2. People are encouraged to gather starting at or before 6 o'clock, and
we start to eat between 7 and 8 o'clock. This means everyone attending
should make a genuine effort to be present and have their food ready by
7, but that delays of up to an hour are to be considered "reasonable."
In order to ensure that we will be able to start before 8, we ask that
no-one *start* to cook food at the house after 7, and any food which is
not expected to be finished before 8 should be saved for dessert or a
second course.

3. Each person who prepared a dish chooses whether it is to be
eaten during the main course (when everyone is present and words have
been said), as an appetizer (whenever it is ready), or as a dessert
after dinner. There will be separate, labeled areas for each of these
categories, and people may place their food where they choose.

4. The new house has a lot more space than any house we've had dinner
parties/feasts in before, and we can seat a significant number of people
around our tables. However, guests are encouraged to bring their own
chairs and, if convenient, folding tables.
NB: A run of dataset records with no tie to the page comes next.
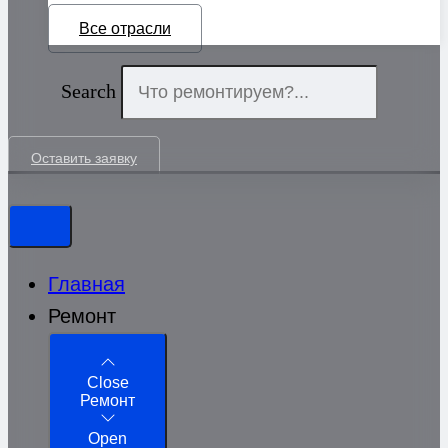
Все отрасли
Search
Оставить заявку
Главная
Ремонт
Close
Ремонт
Open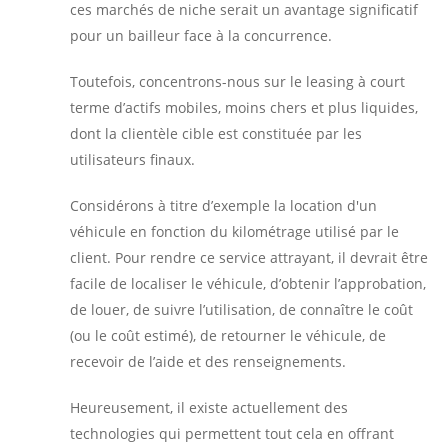
ces marchés de niche serait un avantage significatif
pour un bailleur face à la concurrence.
Toutefois, concentrons-nous sur le leasing à court
terme d’actifs mobiles, moins chers et plus liquides,
dont la clientèle cible est constituée par les
utilisateurs finaux.
Considérons à titre d’exemple la location d'un
véhicule en fonction du kilométrage utilisé par le
client. Pour rendre ce service attrayant, il devrait être
facile de localiser le véhicule, d’obtenir l’approbation,
de louer, de suivre l’utilisation, de connaître le coût
(ou le coût estimé), de retourner le véhicule, de
recevoir de l’aide et des renseignements.
Heureusement, il existe actuellement des
technologies qui permettent tout cela en offrant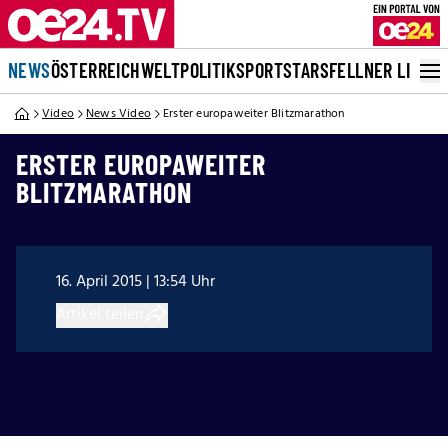
NEWS
ÖSTERREICH
WELT
POLITIK
SPORT
STARS
FELLNER LIVE
Video
News Video
Erster europaweiter Blitzmarathon
ERSTER EUROPAWEITER
BLITZMARATHON
16. April 2015 | 13:54 Uhr
Artikel teilen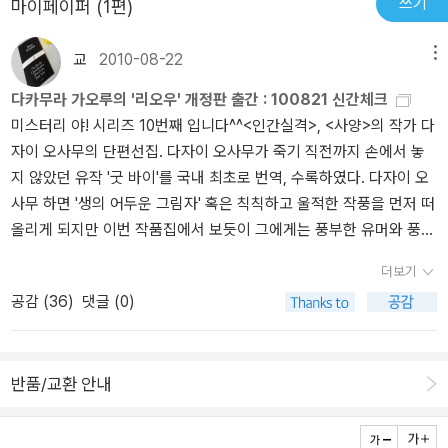
곰을 앙! 하고 물고 있는 모습에 눈을 찌푸리네요.나름 충격이었나봐
쓰기
마이페이퍼 (1편)
면 간단한 내용이라고 생각할 수도 있지만, 그 안에는 참 많은 메세지
요.강아지도 좋아하고 곰돌이도 좋아하는데 강아지가 곰돌이를 아프
가 담겨있지요.우선, 자신의 외모 때문에 아무짝에도 쓸모 없을 거라
게 하니 맘이 아팠나봐요.그래도 끝에 두 곰돌이가 손을 잡고 나란히
교
2010-08-22
메뉴
고 생각한 못난이 곰이 다른 누군가에게는 선물이 될 수 있다는 사
있는 모습에행복해 ...라고 하네요^^서연양 아직 혼자라서 간혹 친구
다카무라 가오루의 '리오우' 개정판 출간 : 100821 신간체크
실!!!외롭고, 슬픈 날들을 견디니, 착하고 좋은 주인을 만나 행복해지
들을 만나도친구들과 마음으로 어울리기에는 짧은시간만 보내게 되
미스터리 야! 시리즈 10번째 입니다^^<인간실격>, <사양>의 작가 다
는 이야기가 참 따뜻하게 그려있어요.반대로 멋진 외모를 뽐내던 왕
어서진정한 우정에 대한 이해는 없어요.하지만 좀더 커서 내가 도움
자이 오사무의 단편선집. 다자이 오사무가 죽기 직전까지 손에서 놓
자 곰은 부잣집 아이네 집으로 가지만,처음 며칠간만 대접을 받고, 그
의 손길이 필요할때, 또 도움을 줘야 할 때를 알게 되고 또 사랑과 행
지 않았던 유작 '굿 바이'를 국내 최초로 번역, 수록하였다. 다자이 오
이후로는 침대에 처박혀 있다가 강아지에게 괴롭힘을 당하는 신세로
복을 베풀줄 아는 아름다운 마음을 가진 숙녀로 크길 바래요.
사무 하면 '생의 어두운 그림자' 혹은 칙칙하고 울적한 작풍을 먼저 떠
전락하지요.딸아이가 이해하기는 어려운 내용이지만, 엄마의 입장에
올리게 되지만 이번 작품집에서 보듯이 그에게는 풍부한 유머와 풍자
서는 또다른 생각을 하게 해주었어요.비록, 동화이긴 하지만...누구나
정신이 살아 있었다.인간실격 지금 장바구니에 담겨있는데...! 이거 왠
이렇게 행복과 불행을 오갈 수 있다는 것을 다시 한번 생각하게 해주
더보기
우연!다카무라 가오루씨의 리오우 개정판 출간 되었습니다!마크스의
었어요.그러니, 혹시 지금 힘들고, 어려운 일이 있다고 해도 실망하거
공감 (
36
)
댓글 (0)
산보다 읽기 쉬울거라고 편집자가 말했으니, 이건 믿으셔도 됩니다^^
나, 좌절할 필요가 없지요.언제 다시 웃음꽃이 필 날이 올지 모르니까
ㅎㅎ개인적으로 표지가 아주 마음에 드는데요~실제로 보면 더 이쁠
요!!마지막으로....가장 감동적인 장면은 뭐니뭐니 해도 못난이 곰이
것 같아요 ㅎㅎ독일의 의사이자 코미디언인 에카르트 폰 히르슈하우
왕자 곰에게 손을 내미는 장면이었어요.그 손을 잡은 왕자 곰으로 인
반품/교환 안내
젠이 쓴, 행복에 대한 상식을 깨는 책이다. 의술 없이도 사람들을 건강
해 남자아이의 사랑을 모두 빼앗기고,현재의 행복을 잃을 수도 있는
하게 만들 줄 아는 저자는 유쾌하고 에너지 넘치게 살아가는 법을 차
데, 용감하게 왕자 곰을 도와주기로 마음을 먹지요.물론, 잠깐 고민을
근차근 일러준다. 행복을 좇는 것이 아니라 행복이 스스로 찾아오게
하긴 했지만요...^^;;;못난이 곰이 보여준 용감한 행동...!!!그래요!! 행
5. Cooking at our house is fine, but our space is limited. We have two
kitchens, including 8 stove burners, 3 microwaves, two conventional
ovens, and enough counter space for four or five people to work. Anyone
planning to cook at our house, including those who live there, should
reserve required space and equipment sometime in the week ahead of the
party. There is no deadline, but reservations are first-come
first-served. Those making reservations should be somewhat liberal with
their time and space estimates, so that there is enough of each to finish.
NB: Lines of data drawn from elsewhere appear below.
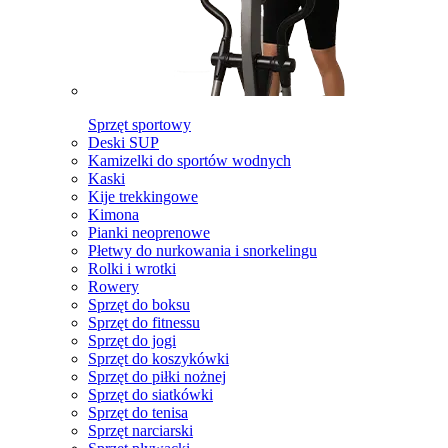
Sprzęt sportowy
Deski SUP
Kamizelki do sportów wodnych
Kaski
Kije trekkingowe
Kimona
Pianki neoprenowe
Płetwy do nurkowania i snorkelingu
Rolki i wrotki
Rowery
Sprzęt do boksu
Sprzęt do fitnessu
Sprzęt do jogi
Sprzęt do koszykówki
Sprzęt do piłki nożnej
Sprzęt do siatkówki
Sprzęt do tenisa
Sprzęt narciarski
In addition to these rules for feasts in general, we also discussed
special holiday activities for Imbolc. We don't want to strictly follow
any particular pre-existing traditions, but we would like to develop
meaningful holidays for our own time and place. We didn't come to a lot
of conclusions, but here is some background on the holiday, and some
suggestions. Anyone else who knows or comes up with some good ideas
should bring them to the feast!

Imbolc is the pagan name for the point halfway between the winter
solstice and the spring equinox. It was absorbed into the Catholic
Church as Candlemas, and into general American culture as Groundhog Day.
It is a holiday for the second half of winter, when Spring is on the

Both Imbolc and Candlemas traditionally use candles, and so we plan to
eat by the light of many candles. Anyone with candles in stable holders
is encouraged to bring them.

Imbolc is a time to cast off darkness in the heart and mind as well as
in the sky, and so people may wish to write their fears and regrets on
pieces of paper to burn.

Here is a summary of some traditional foods for Imbolc. These are only
ideas, and people are free to bring whatever they like, as always.

Imbolc Foods

Traditional foods for the Imbolc celebration include those made with
seeds, (to symbolize growth), raisins (a fruit of the Sun God), pork,
poultry, or lamb, with sides of potatoes, cabbage, onions, and garlic.
Imbolc is the mid-point of the dark half of the year, and though stored
foods are running low, it is a celebration of renewal and preparation
for Spring.

Poppy Seed Bread
Irish Soda Bread
Irish Scones
Pannekoeken (German Pancakes)
Rosemary Cheese Biscuits

White Bean Hummus
Creamed Cabbage
Creamy Potato Soup
Lamb Stew
Corned Beef and Cabbage
Mulligatawny Soup
Noodle Kuchen

Rose Hip Wine

Hazelnut Ice Cream
Baked Custard
Liebkuchen (Honey Cakes)
Irish Cream Truffles
Cannariculi (Honey Cookies)

I hope to see everyone on Friday!

All future Feast news will be disseminated by email, word-of-mouth, or perhaps someone else's LJ/mySpace.